Geochemistry and Isotopic Characteristics of Apatite and Zircon From Late Jurassic Granites in the Jiaobei Terrane, East China: Implications for Petrogenesis and Geodynamic Setting

Abstract

The North China Craton (NCC) was stable for more than 2.0 Gyr before a Jurassic–Cretaceous large-scale lithospheric thinning event, but the geodynamic setting during the early phases (Late Jurassic) of NCC reworking remains controversial. We present new petrological and whole-rock geochemical data, zircon and apatite geochemistry, U–Pb ages, O isotopic data, and Sr–Nd isotopic data for two phases of Late Jurassic granite (Linglong and Luanjiahe) from the Jiaobei terrane, southeastern NCC. LA-ICP-MS zircon U-Pb dating suggests that the Linglong granite formed about 6 Myr earlier than Luanjiahe granite (158 Ma vs 152 Ma), after the inception of the paleo-Pacific plate subduction.

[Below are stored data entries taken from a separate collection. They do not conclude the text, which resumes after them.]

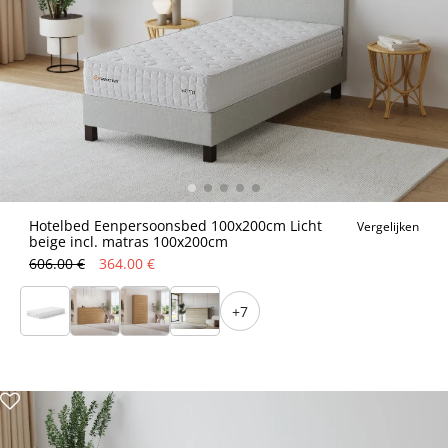
Hotelbed Eenpersoonsbed 100x200cm Licht
Vergelijken
beige incl. matras 100x200cm
606.00 €
364.00 €
+7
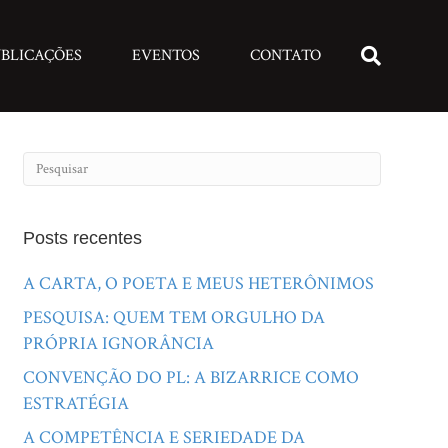
BLICAÇÕES
EVENTOS
CONTATO
Posts recentes
A CARTA, O POETA E MEUS HETERÔNIMOS
PESQUISA: QUEM TEM ORGULHO DA
PRÓPRIA IGNORÂNCIA
CONVENÇÃO DO PL: A BIZARRICE COMO
ESTRATÉGIA
A COMPETÊNCIA E SERIEDADE DA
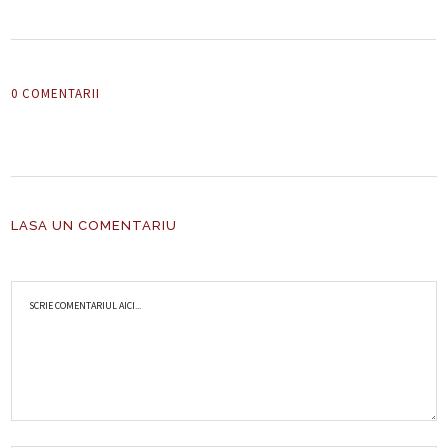
0 COMENTARII
LASA UN COMENTARIU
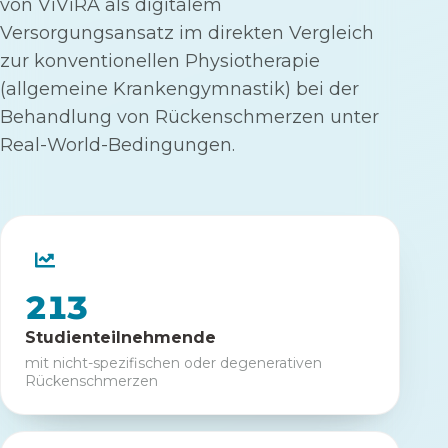
von ViViRA als digitalem
Versorgungsansatz im direkten Vergleich
zur konventionellen Physiotherapie
(allgemeine Krankengymnastik) bei der
Behandlung von Rückenschmerzen unter
Real-World-Bedingungen.
213
Studienteilnehmende
mit nicht-spezifischen oder degenerativen
Rückenschmerzen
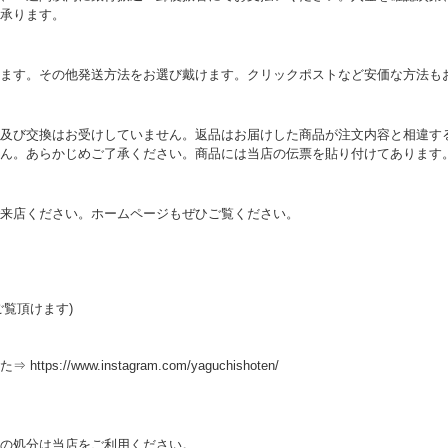
承ります。
ます。その他発送方法をお選び戴けます。クリックポストなど安価な方法も
及び交換はお受けしていません。返品はお届けした商品が注文内容と相違す
ん。あらかじめご了承ください。商品には当店の伝票を貼り付けてあります
来店ください。ホームページもぜひご覧ください。
覧頂けます)
//www.instagram.com/yaguchishoten/
の処分は当店をご利用ください。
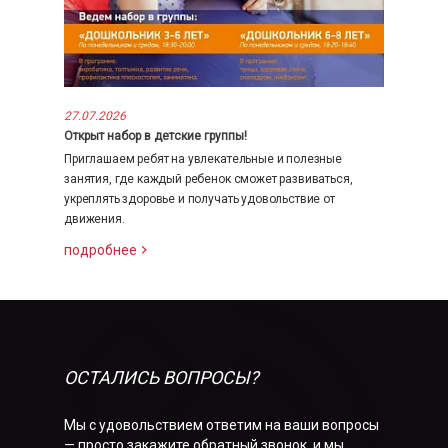
27.07.2026
Открыт набор в детские группы!
Приглашаем ребят на увлекательные и полезные
занятия, где каждый ребенок сможет развиваться,
укреплять здоровье и получать удовольствие от
движения.
подробнее
ОСТАЛИСЬ ВОПРОСЫ?
Мы с удовольствием ответим на ваши вопросы
— просто закажите обратный звонок, и мы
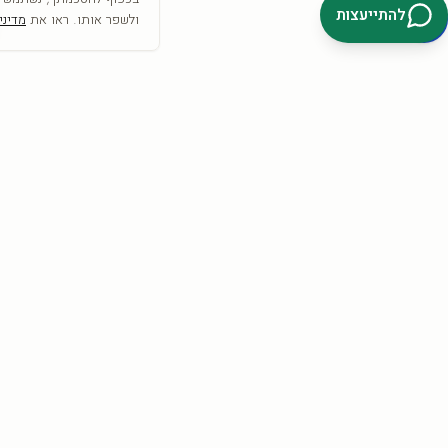
להתייעצות
ולשפר אותו. ראו את
מדיני
SRC
COLLECTION
אמנות היא לא רק מה שרואים— היא מה שמרגישים
הצטרפו וקבלו
10% הנחה
להזמנה הראשונה + השראה לקיר.
קבלו 10%
אני מאשר/ת קבלת דיוור פרסומי, מבצעים והטבות מ-SRC Collection בדוא״ל וב-
SMS/וואטסאפ, בהתאם לסעיף 30א לחוק התקשורת (בזק ושידורים),
התשמ״ב-1982. ניתן להסיר את ההסכמה בכל עת באמצעות קישור ההסרה
שבהודעה, או בתשובת ״הסר״, או בפנייה ל-info@src-collection.com. ההסכמה
כפופה לתקנון ול
מדיניות הפרטיות
.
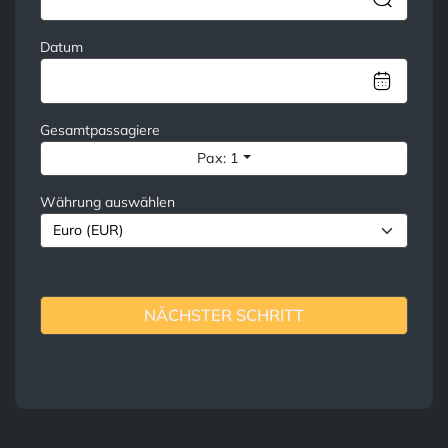
Datum
Gesamtpassagiere
Pax: 1
Währung auswählen
NÄCHSTER SCHRITT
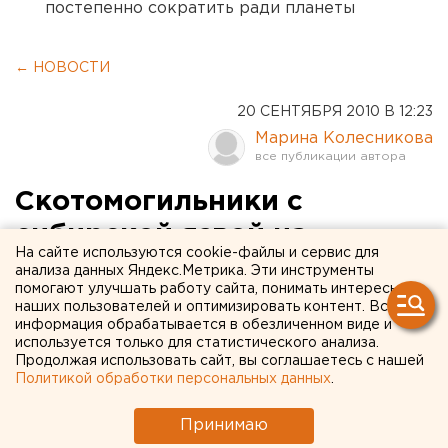
постепенно сократить ради планеты
← НОВОСТИ
20 СЕНТЯБРЯ 2010 В 12:23
Марина Колесникова
Скотомогильники с
сибирской язвой на
На сайте используются cookie-файлы и сервис для
территории Екатеринбурга
анализа данных Яндекс.Метрика. Эти инструменты
помогают улучшать работу сайта, понимать интересы
потенциально опасны
наших пользователей и оптимизировать контент. Вся
информация обрабатывается в обезличенном виде и
используется только для статистического анализа.
Скотомогильники с сибирской язвой на
Продолжая использовать сайт, вы соглашаетесь с нашей
территории Екатеринбурга находятся в
Политикой обработки персональных данных
.
ненадлежащем состоянии, сообщили агентству
ЕАН в пресс-службе прокуратуры Свердловской
Принимаю
области.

High zircon U/Yb ratios, high δ18O values [7.89 ± 0.10‰ to 7.67 ± 0.14‰ (2σ)], and inherited zircon age spectra, as well as high apatite F/Cl ratios and Sr–Nd isotopic compositions, suggest that the Linglong and Luanjiahe granites formed by partial melting of ancient thickened lower continental crust of the NCC and Yangtze Craton. Magma evolution modelling based on Rb and Rb/Nb data suggests a similar decoupled assimilation-fractional crystallization process for the generation of Linglong and Luanjiahe granite but with different assimilation degrees. The water contents of parental magma evaluated by using whole-rock Ba, Sr and apatite F, Cl data indicate that the Linglong granite was formed in a relatively water-rich environment than Luanjiahe. This is consistent with the presence of amphibole and minor negative Eu anomalies in the Linglong granite, as water input can promote amphibole fractionation and suppresses plagioclase crystallization. Considering the similar magma sources but distinct water contents of the granites, and the oblique Paleo-Pacific plate subduction setting in the Late Jurassic, the fluids were likely released from the ocean plate beneath a stacked thickened crust. Since the earliest mafic dikes (OIB-type) in the NCC are coeval with the Luanjiahe granite, we suggest that the lower water contents of the Luanjiahe granite were associated with roll-back that resulted in an increasing distance from slab to continental crust. Such a tectonic transition from subduction compression (158 Ma) to initial extension (152 Ma) in the Late Jurassic perhaps possibly marks the beginning of the reworking of the NCC.